#### MATERIAL FOR THIS EXERCISE ####

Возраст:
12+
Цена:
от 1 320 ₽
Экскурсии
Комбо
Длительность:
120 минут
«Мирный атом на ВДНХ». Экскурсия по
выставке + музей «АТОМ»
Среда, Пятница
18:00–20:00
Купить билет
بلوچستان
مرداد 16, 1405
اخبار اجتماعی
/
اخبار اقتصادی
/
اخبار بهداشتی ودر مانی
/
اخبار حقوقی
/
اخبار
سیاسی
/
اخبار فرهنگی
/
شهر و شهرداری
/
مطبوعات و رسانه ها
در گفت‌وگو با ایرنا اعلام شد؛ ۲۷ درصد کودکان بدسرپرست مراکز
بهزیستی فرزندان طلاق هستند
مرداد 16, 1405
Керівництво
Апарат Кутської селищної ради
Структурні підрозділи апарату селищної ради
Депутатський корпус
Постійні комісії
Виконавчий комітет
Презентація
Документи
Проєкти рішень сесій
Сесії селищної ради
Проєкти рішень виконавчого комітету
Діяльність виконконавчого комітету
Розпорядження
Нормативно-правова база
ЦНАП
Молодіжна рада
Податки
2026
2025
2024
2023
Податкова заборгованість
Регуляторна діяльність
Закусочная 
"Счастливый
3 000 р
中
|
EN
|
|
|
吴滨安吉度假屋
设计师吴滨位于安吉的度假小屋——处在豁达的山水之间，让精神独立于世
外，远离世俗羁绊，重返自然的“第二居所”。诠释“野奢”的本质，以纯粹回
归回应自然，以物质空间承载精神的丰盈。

####

:: TASK TO CARRY OUT ::
Respond with an exact reproduction of the lines running from the one that contains "بهزیستی فرزندان طلاق هستند" through the end of the material.

:: ANSWER BOX ::
بهزیستی فرزندان طلاق هستند
مرداد 16, 1405
Керівництво
Апарат Кутської селищної ради
Структурні підрозділи апарату селищної ради
Депутатський корпус
Постійні комісії
Виконавчий комітет
Презентація
Документи
Проєкти рішень сесій
Сесії селищної ради
Проєкти рішень виконавчого комітету
Діяльність виконконавчого комітету
Розпорядження
Нормативно-правова база
ЦНАП
Молодіжна рада
Податки
2026
2025
2024
2023
Податкова заборгованість
Регуляторна діяльність
Закусочная 
"Счастливый
3 000 р
中
|
EN
|
|
|
吴滨安吉度假屋
设计师吴滨位于安吉的度假小屋——处在豁达的山水之间，让精神独立于世
外，远离世俗羁绊，重返自然的“第二居所”。诠释“野奢”的本质，以纯粹回
归回应自然，以物质空间承载精神的丰盈。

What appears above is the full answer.